Exercise objective - Would you reproduce each line below exactly, leaving every picture out?

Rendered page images
....................

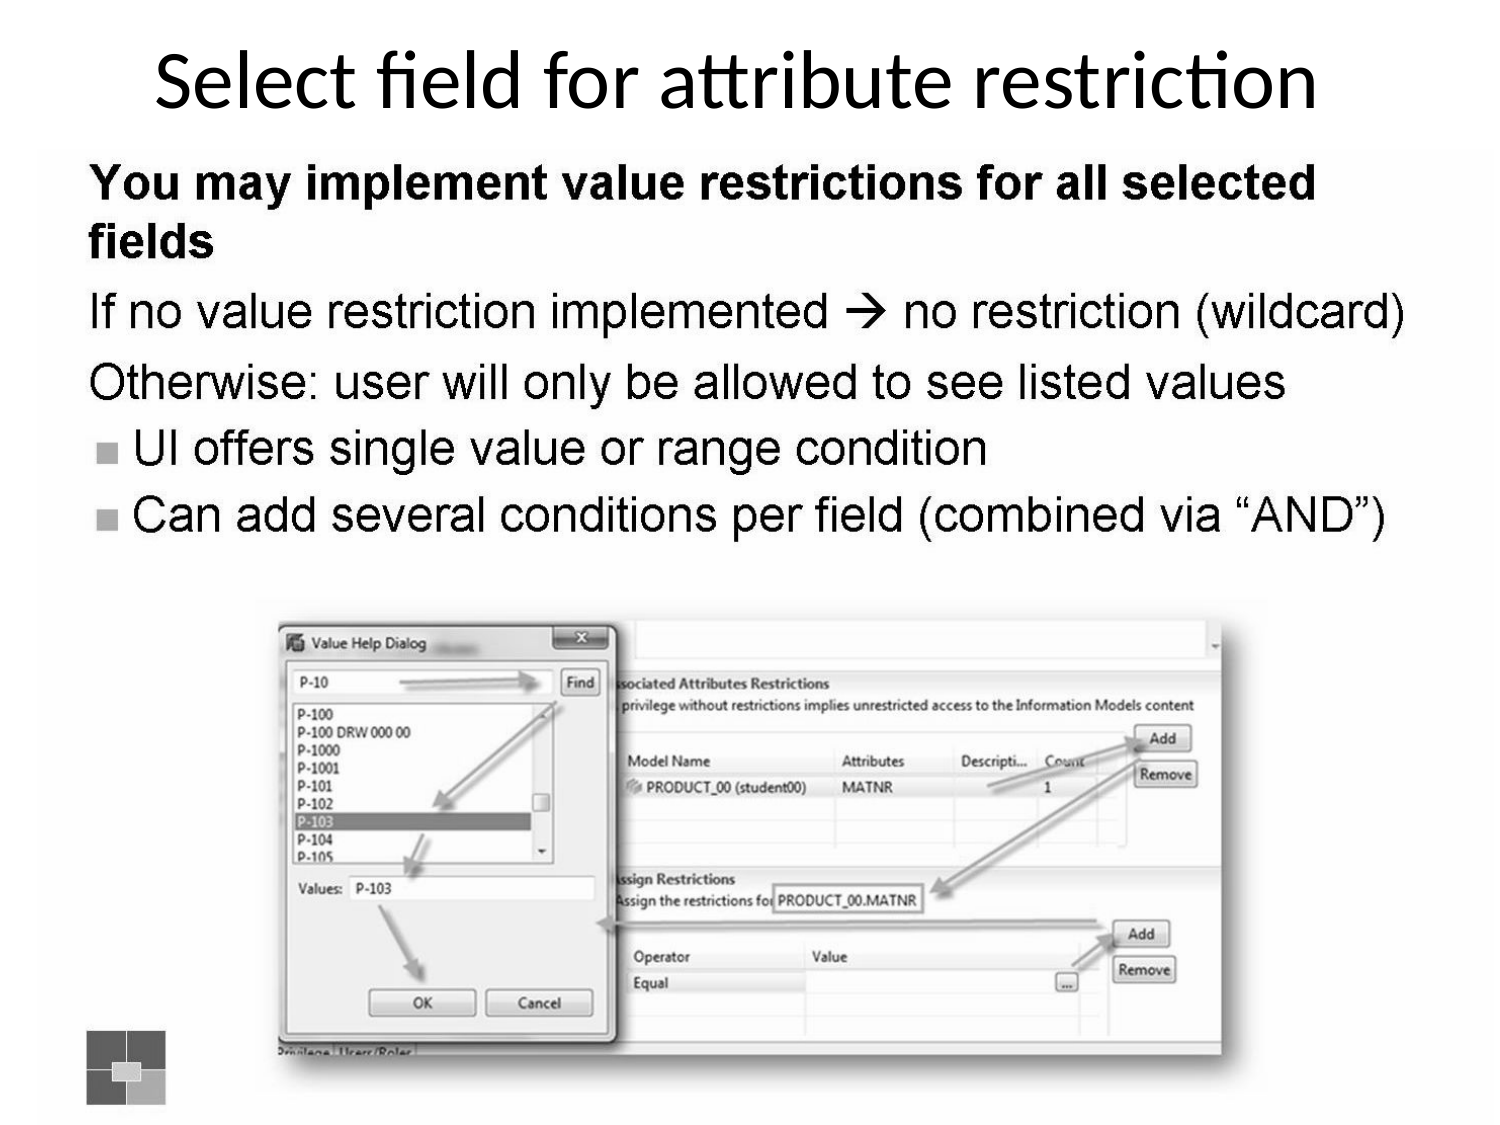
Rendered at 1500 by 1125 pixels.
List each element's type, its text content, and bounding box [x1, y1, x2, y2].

picture [37, 149, 1495, 1125]
title Select field for attribute restriction [62, 0, 1413, 148]
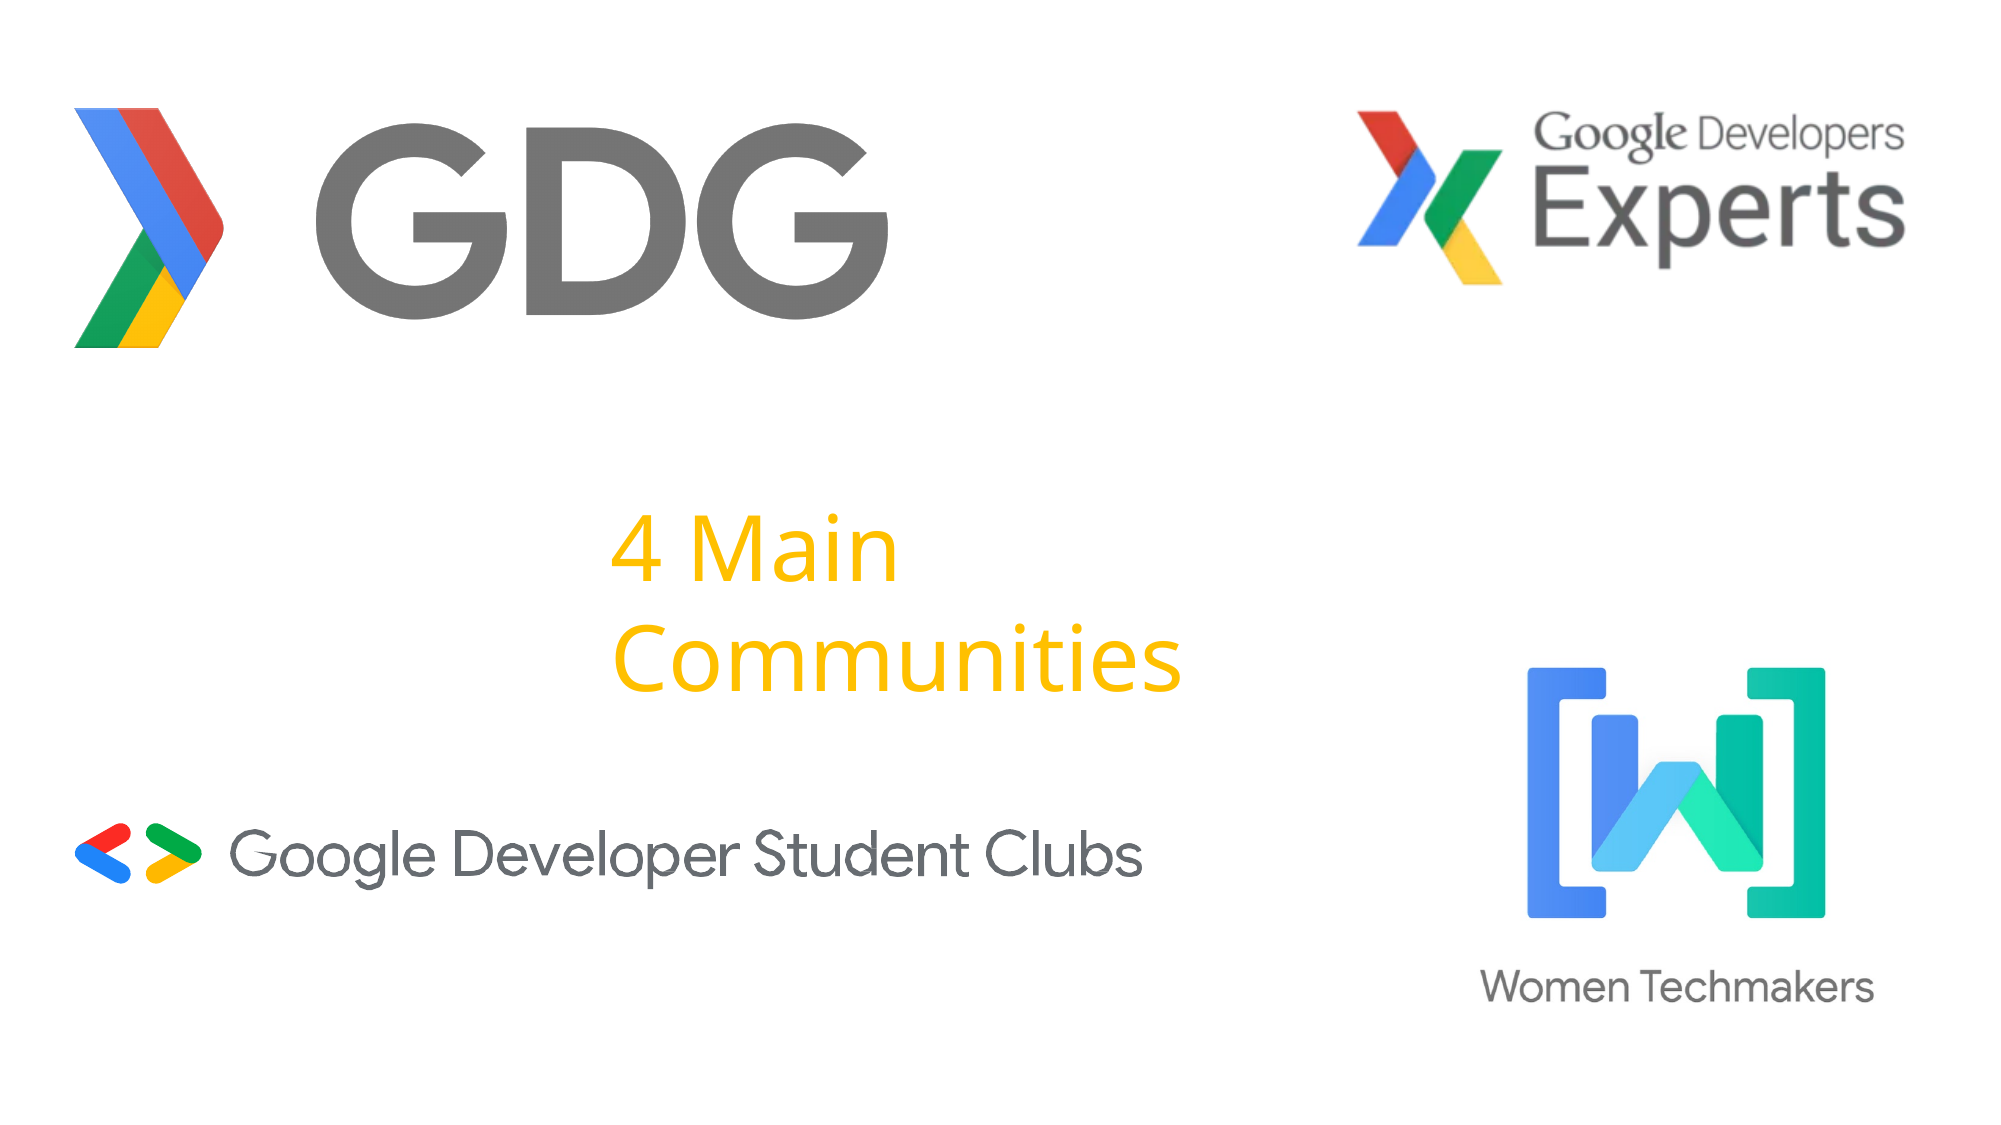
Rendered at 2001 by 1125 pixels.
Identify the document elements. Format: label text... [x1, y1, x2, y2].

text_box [74, 823, 1143, 891]
picture [74, 108, 888, 348]
picture [1403, 561, 1950, 1086]
picture [1335, 0, 2000, 410]
text_box 4 Main Communities [595, 482, 1466, 717]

....................

Response to this task -
Rendered at 1500 by 1125 pixels.
List each element's type, its text content, and bounding box [x1, y1, x2, y2].

picture [37, 149, 1495, 1125]
title Select field for attribute restriction [62, 0, 1413, 148]
Rendered at 2001 by 1125 pixels.
Identify the document elements. Format: label text... [x1, y1, x2, y2].

text_box [74, 823, 1143, 891]
picture [74, 108, 888, 348]
picture [1403, 561, 1950, 1086]
picture [1335, 0, 2000, 410]
text_box 4 Main Communities [595, 482, 1466, 717]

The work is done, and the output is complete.